◆ **WHAT THE EXERCISE ASKS**: Among the records below, which lines contain the string "CUDWORTH"? Report them.

◆ **DATASET EXTRACT**:

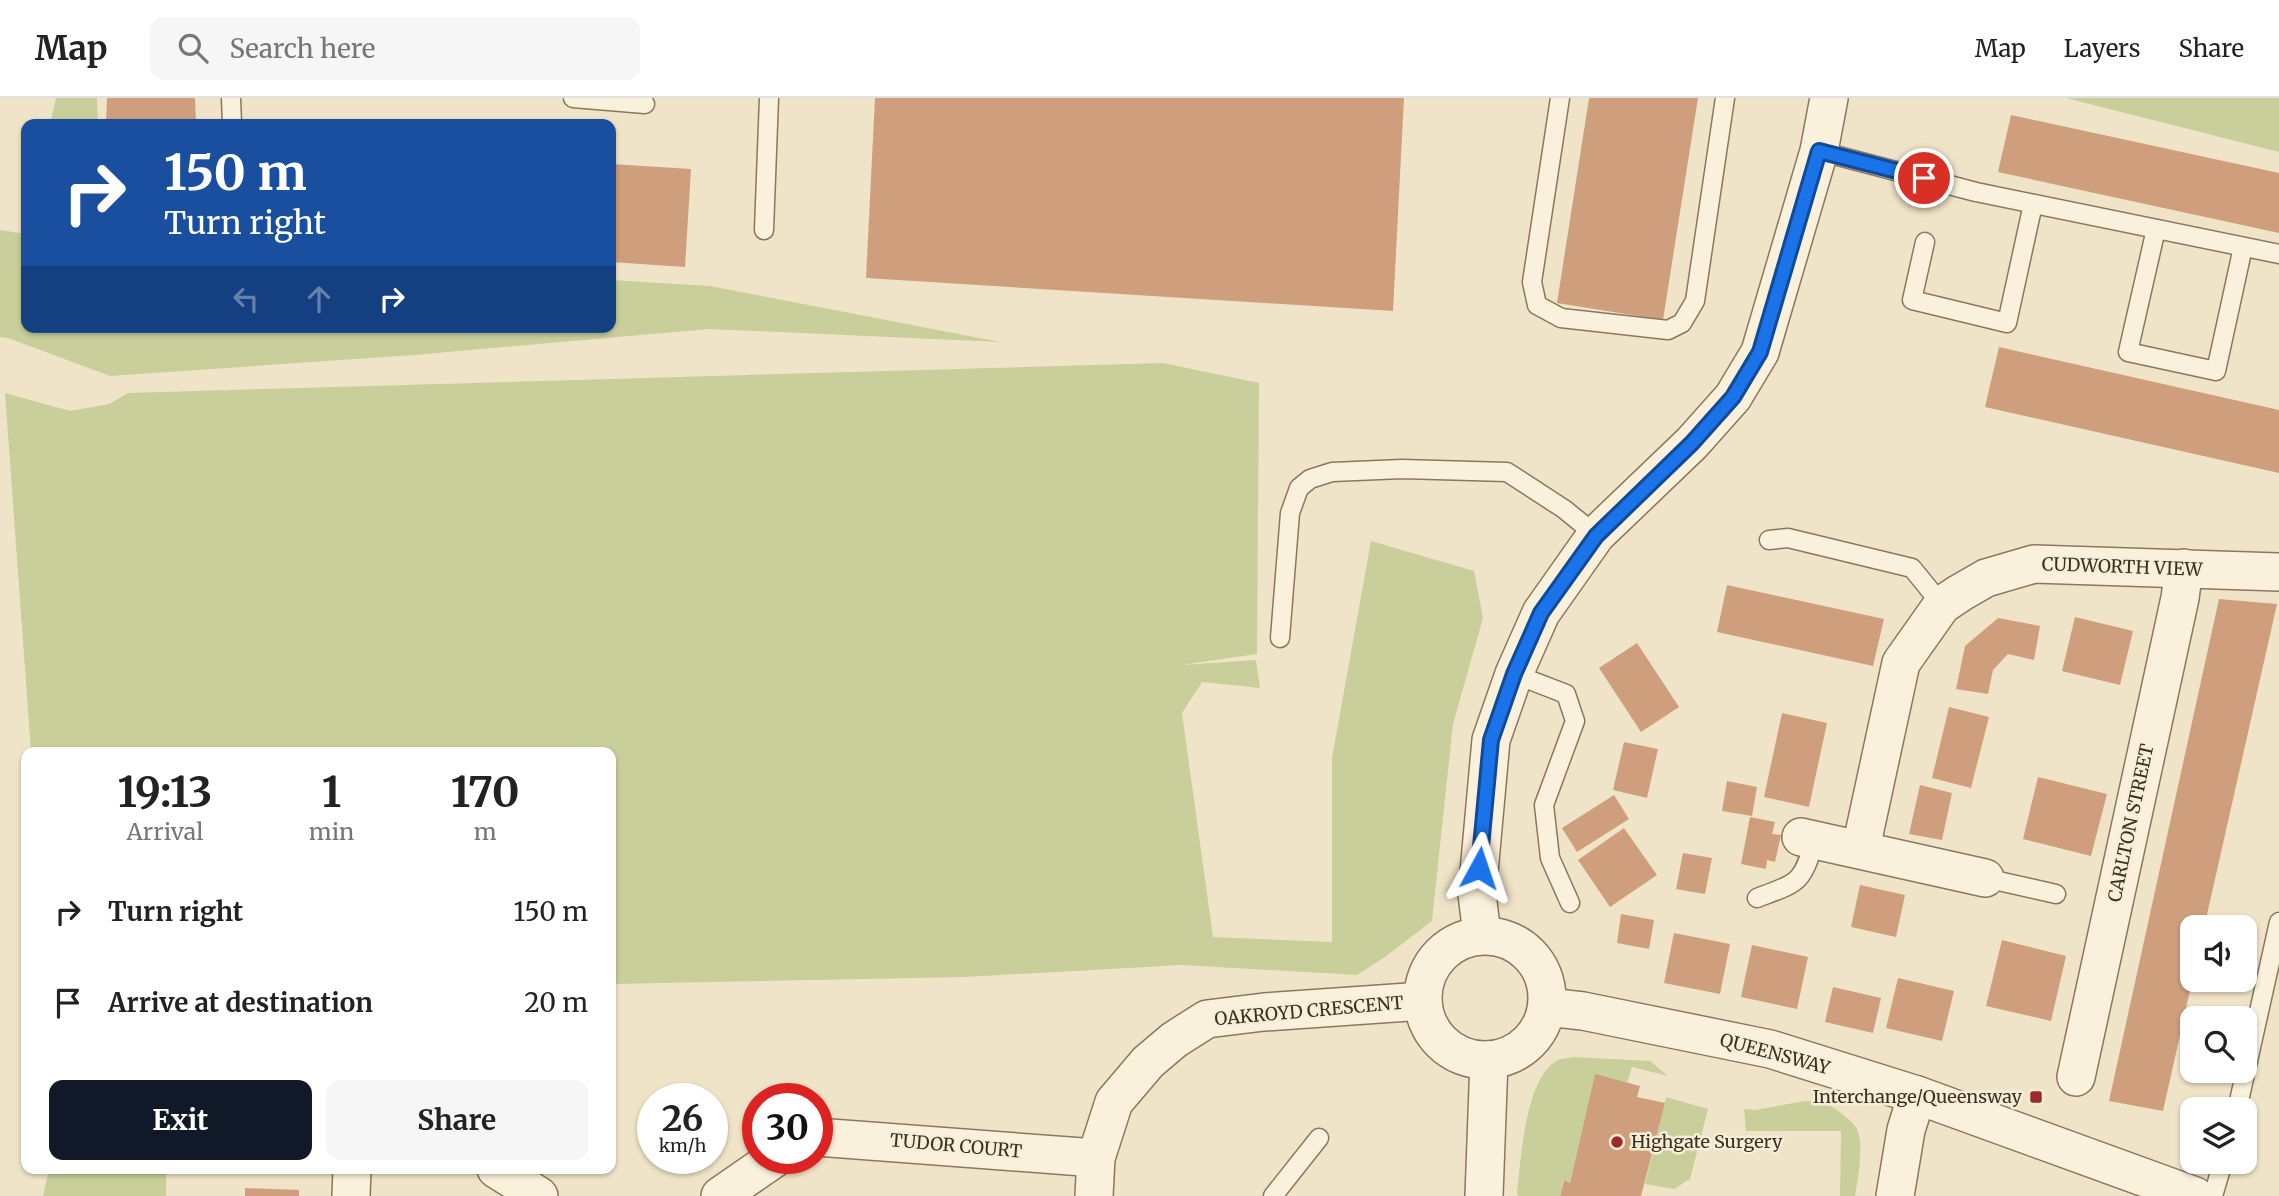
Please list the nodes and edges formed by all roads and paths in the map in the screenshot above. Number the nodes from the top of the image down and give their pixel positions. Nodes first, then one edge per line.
1 (231, 98) edge
2 (573, 98) edge
3 (769, 98) edge
4 (1560, 98) edge
5 (1725, 98) edge
6 (1829, 98) edge
7 (646, 104) dead end
8 (232, 119) edge
9 (1819, 151) junction
10 (2033, 204) junction
11 (2156, 229) junction
12 (764, 230) dead end
13 (1925, 242) dead end
14 (2243, 247) junction
15 (2279, 254) edge
16 (1596, 536) junction
17 (1769, 540) dead end
18 (2184, 568) junction
19 (2279, 572) edge
20 (1942, 605) junction
21 (1280, 638) dead end
22 (1514, 674) junction
23 (1808, 838) joint
24 (1861, 848) junction
25 (1985, 878) joint
26 (2056, 894) dead end
27 (1757, 898) dead end
28 (1570, 903) dead end
29 (2279, 922) edge
30 (1482, 935) junction
31 (1423, 1001) junction
32 (1547, 1007) junction
33 (1489, 1060) junction
34 (2076, 1077) dead end
35 (1917, 1095) junction
36 (2240, 1097) edge
37 (833, 1138) edge
38 (1319, 1138) dead end
39 (1096, 1158) junction
40 (352, 1174) edge
41 (504, 1174) edge
42 (752, 1174) edge
43 (2219, 1174) edge
44 (351, 1196) edge
45 (539, 1196) edge
46 (720, 1196) edge
47 (1094, 1196) edge
48 (1273, 1196) edge
49 (1484, 1196) edge
50 (1895, 1196) edge
51 (2195, 1196) edge
52 (2213, 1196) edge

1 - 8 lane
2 - 7 lane
3 - 12 lane
4 - 5 lane
6 - 9 street
9 - 10 lane
9 - 16 street
10 - 11 lane
10 - 13 lane
11 - 14 lane
11 - 14 lane
14 - 15 lane
16 - 21 lane
16 - 22 street
17 - 20 lane
18 - 19 street, CUDWORTH VIEW
18 - 20 street, CUDWORTH VIEW
18 - 34 street, CARLTON STREET
20 - 24 street, CUDWORTH VIEW
22 - 28 lane
22 - 30 street
23 - 24 street
23 - 27 lane
24 - 25 street
25 - 26 lane
29 - 36 lane
30 - 31 street
30 - 32 street
31 - 33 street
31 - 39 street, OAKROYD CRESCENT
32 - 33 street
32 - 35 street, QUEENSWAY
33 - 49 street
35 - 50 street
35 - 51 street, QUEENSWAY
37 - 39 street, TUDOR COURT
38 - 48 lane
39 - 47 street, OAKROYD CRESCENT
40 - 44 street
41 - 45 street
42 - 46 street
43 - 52 lane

◆ **RESPONSE TO THIS EXERCISE**:
18 - 19 street, CUDWORTH VIEW
18 - 20 street, CUDWORTH VIEW
20 - 24 street, CUDWORTH VIEW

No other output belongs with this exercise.